Re: TransformedDistribution, for a sum of M iid variables
- To: mathgroup at smc.vnet.net
- Subject: [mg120427] Re: TransformedDistribution, for a sum of M iid variables
- From: Bill Rowe <readnews at sbcglobal.net>
- Date: Fri, 22 Jul 2011 03:42:24 -0400 (EDT)
On 7/21/11 at 9:07 PM, paulvonhippel at yahoo.com (paulvonhippel at yahoo) wrote: >Using the TransformedDistribution function it is easy to show that >the sum of two normal variables is normal, e.g., <code snipped> >Likewise it wouldn't be hard to show that the sum of 3 normal >variables is normal, or 4. >But how do I show that the sum of M normal variables is normal, >where M is an arbitrary positive integer. Rather than approach this problem using TransformedDistribution, I would approach this using MomentGeneratingFunction. The moment generating function for the sum of n things selected from a given distribution is the same as the moment generating function for the distribution raised to the nth power. That is for the sum of n standard normal deviates the moment generating function is: In[3]:= MomentGeneratingFunction[NormalDistribution[], t]^n Out[3]= (E^(t^2/2))^n Comparing this to In[4]:= MomentGeneratingFunction[NormalDistribution[0, s], t] Out[4]= E^((s^2*t^2)/2) it is clear the distribution for the sum of n deviates drawn from a standard normal distribution is a normal distribution with mean = 0 variance = n. I should point out the moment generating function doesn't exist for all distributions.
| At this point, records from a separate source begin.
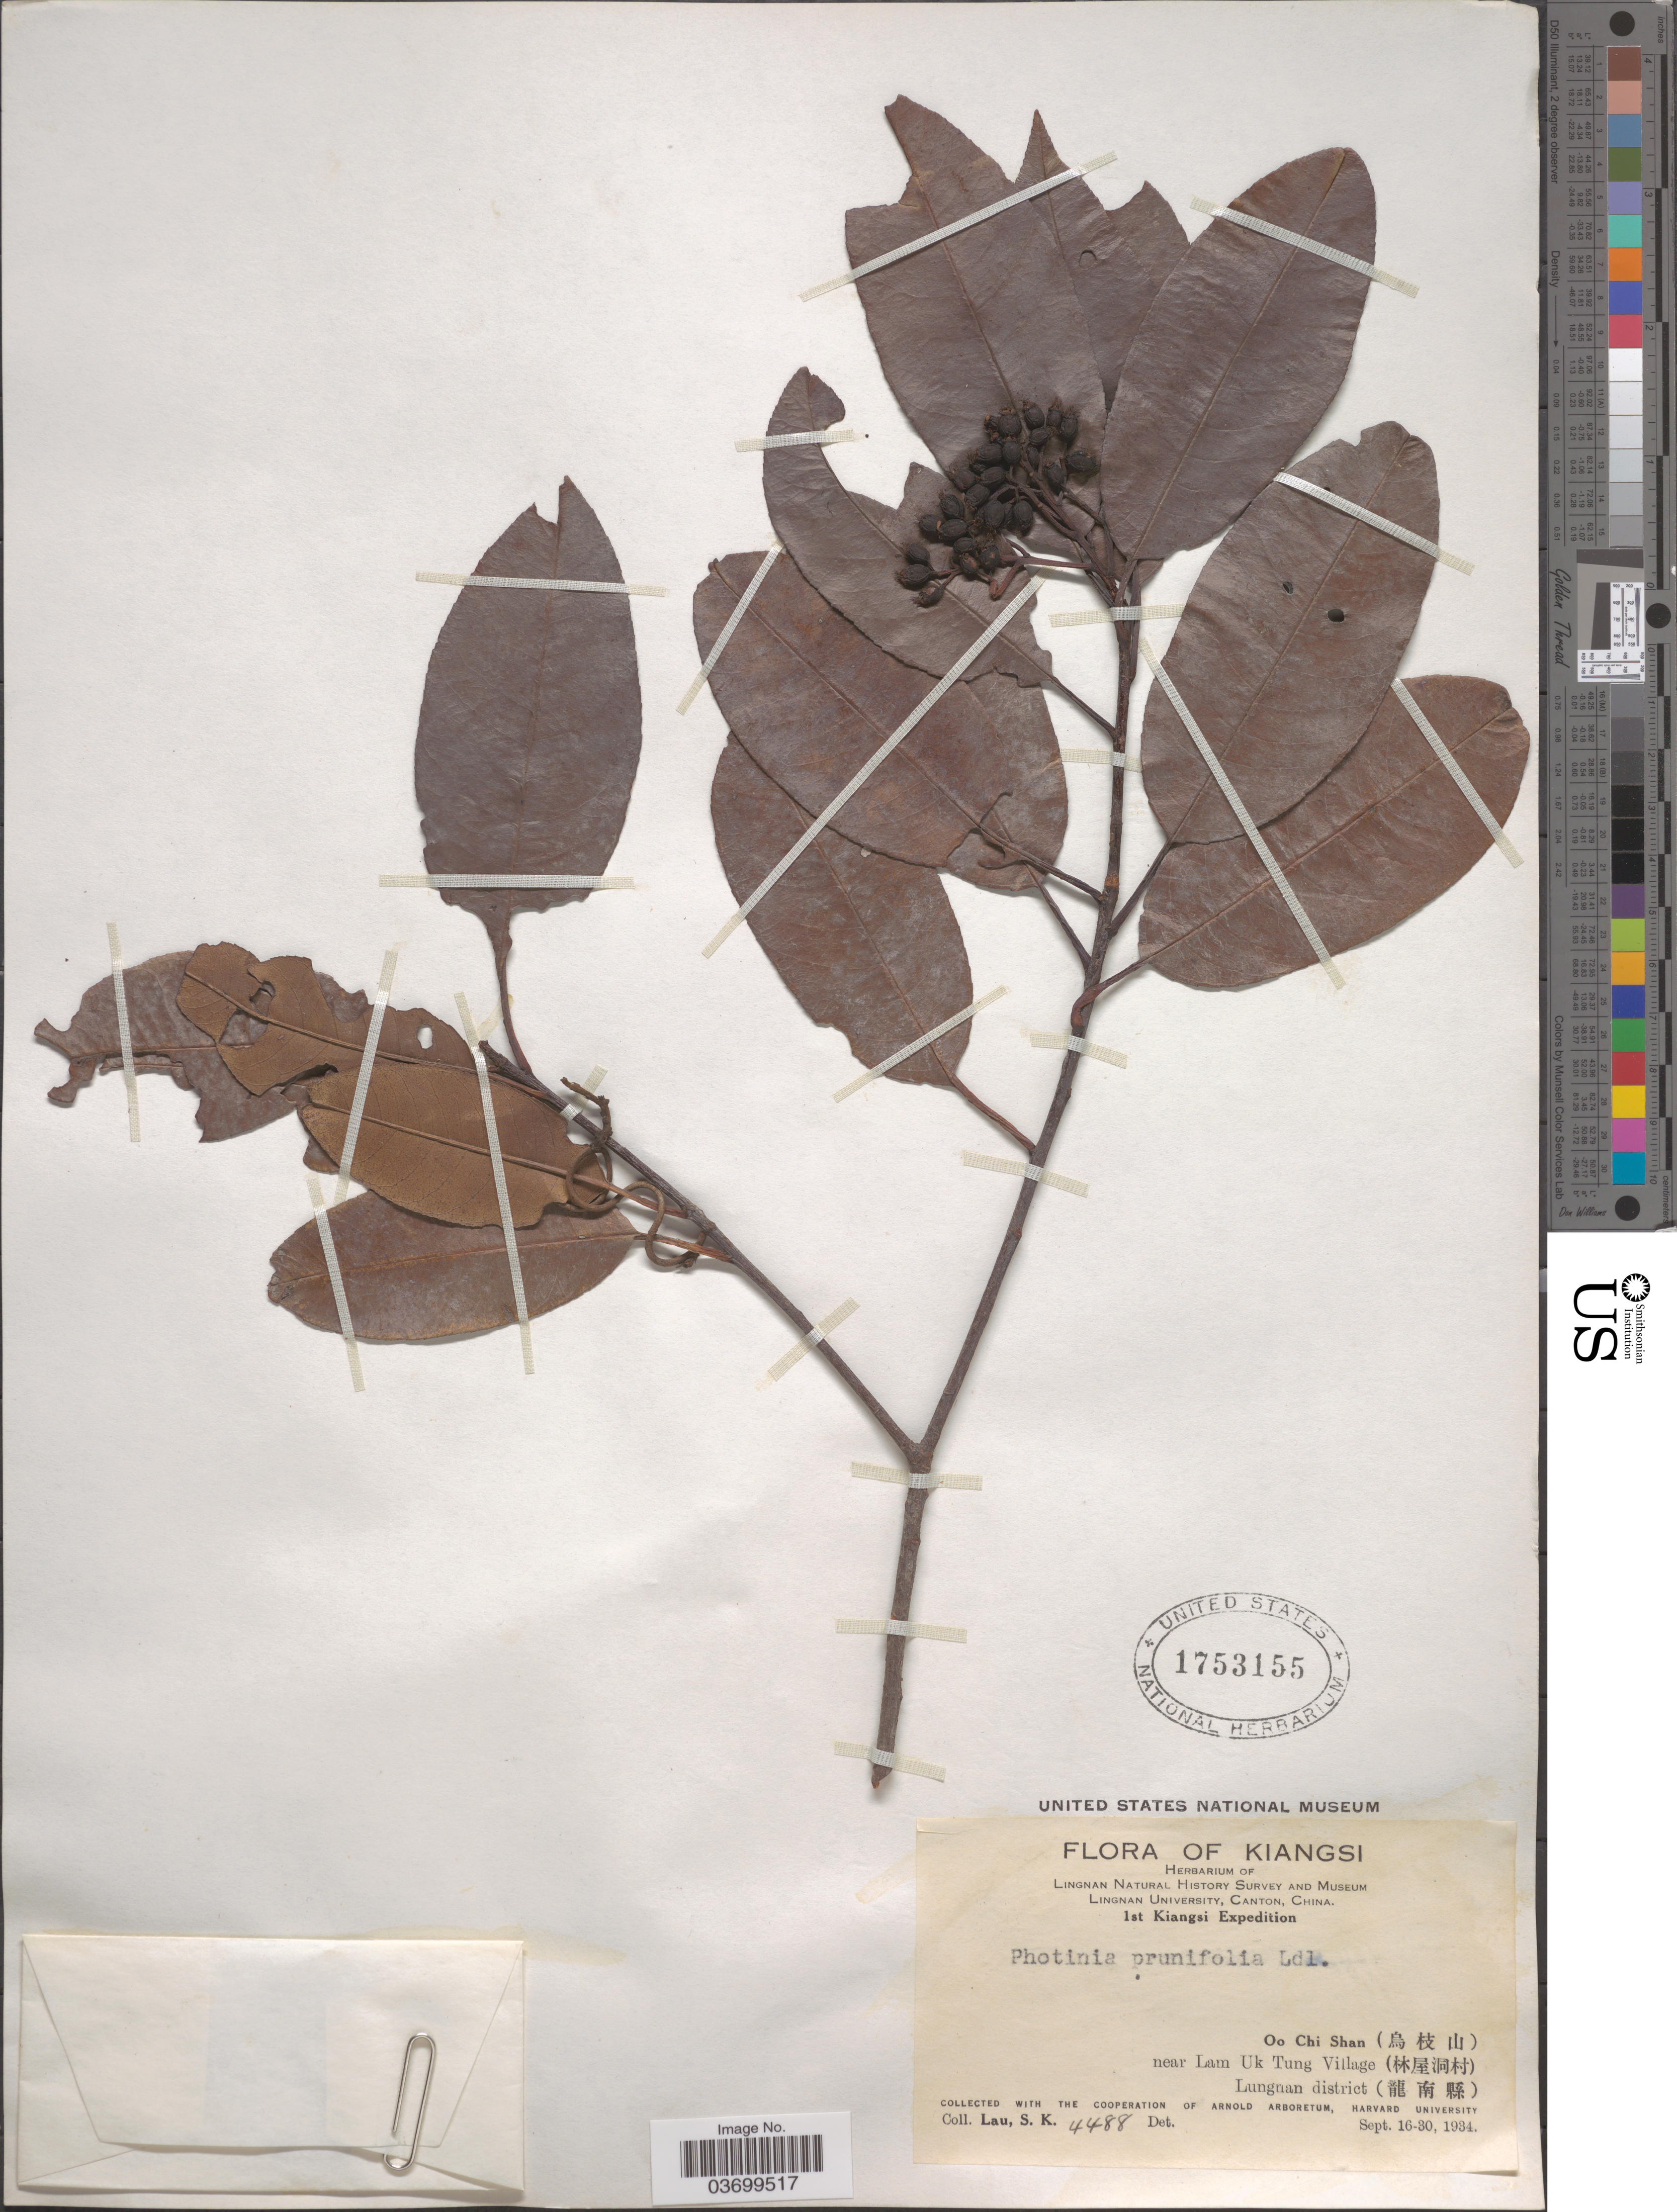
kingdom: Plantae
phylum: Tracheophyta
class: Magnoliopsida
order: Rosales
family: Rosaceae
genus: Photinia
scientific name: Photinia prunifolia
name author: (Hook. & Arn.) Lindl.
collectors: S. K. Lau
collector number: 4488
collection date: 1934-09-16/1934-09-30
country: China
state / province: Jiangxi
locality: Kiangsi. Oo Chi Shan (X) near Lam Uk Tung Village (X). Lungnan district (X).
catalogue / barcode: US 1753155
In those cases you can use the characteristic function which always exists. And since the characteristic function is essentially the Fourier transform of the distribution function, you can use the inverse Fourier transform to recover the distribution function from the characteristic function. Use of the characteristic function or moment generating function is a very useful technique for answering these types of questions. Each distribution has a unique characteristic function (and moment generating function when it exists). Also, you can easily compute the moments of the distribution directly from the characteristic function or moment generating function without actually finding the distribution function.